Figure 3 illustrates another heater assembly which was used for observing the behavior of liquid droplets on the heater surface. A Pyrex block shaped into an anomalous prism configuration was substituted for the copper block. An 18 mm * 18 mm area in the top surface was plated with a thin transparent ITO (indium tin oxide) film which could serve as the source of Joule-heat generation. Since the electric resistance of the ITO film linearly increases with an increase in temperature, the heater surface temperature could be evaluated by measuring the resistance of the ITO film. Every experiment with this glass-prism heater was performed under a steady thermal condition in contrast with the experiments with the copper-block heater.
　　The whole experimental apparatus was installed in three standard racks (700 mm * 450 mm * 900 mm) for parabolic flights in the MU-300 aircraft. The spray chamber and the main part of the experimental hardware were mounted on one rack (main rack). The LDV and the optical signal processing systems were arranged in the second rack next to the main rack. The data acquisition and control systems were held in the third rack.

Procedure 　　
　　The spray volume flux at the heater surface was calibrated, on the ground, against the liquid pressure above the nozzle. In the calibration, droplets sprayed onto the surface were collected by use of a honeycomb-structured receiver(3) so that local liquid-volume flux could be evaluated. 　　　　　　　

　　The volume flux data thus obtained are plotted in Fig. 4 against the radial distance from the center of the heater surface. It is found that the volume flux under each prescribed condition is nearly uniform within a radius of some 15 mm of the center but significantly radius-dependent over a peripheral region. Thus, the volume flux averaged over the area within 15-mm radius is used as Dm, the nominal spray volume flux, in this paper.
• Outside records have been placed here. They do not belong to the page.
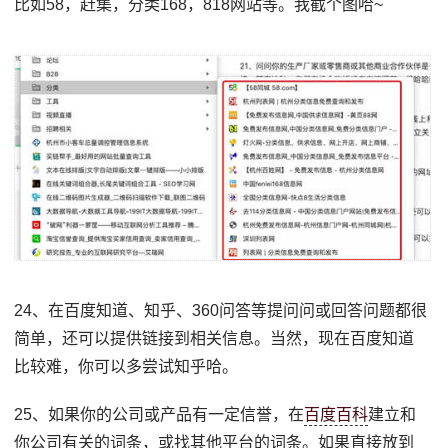
比如58，赶集，分类168，818网站等。我截个图哈~
24、在百度知道、知乎、360问答等提问问或回答问题都很
简单，还可以提供链接到相关信息。当然，现在百度知道
比较难，你可以多尝试知乎哈。
25、如果你的公司或产品有一定信誉，在
百度百科
建立和
你公司有关的词条，或找其他平台的词条。如果直接放到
　　The diameters and velocities of droplets falling onto, or rebounding from, the heater surface were measured with a PDPA (phase doppler particle analyzer) at a plane 100 mm below the nozzle. The PDPA measurements were carried out exclusively on the ground. The results of the measurements of spray-related parameters are summarized in Table 1.
　　A series of spray cooling experiments were conducted under a reduced gravity condition (0.01 times the terrestrial gravity ge) and an elevated gravity condition (2 ge) in each parabolic flight maneuver. Although each reduced or elevated gravity period lasts some 15 seconds, the only data obtained in the last 6 seconds in that period were employed for use in evaluating the heat transfer because of the higher stability of the gravity level in the later part of the period. The data-sampling time was set at 1 s while the heater surface was in the film-boiling regime. The sampling time was shortened to 0.1 s when the surface fell in the transition- or nucleate-boiling regime.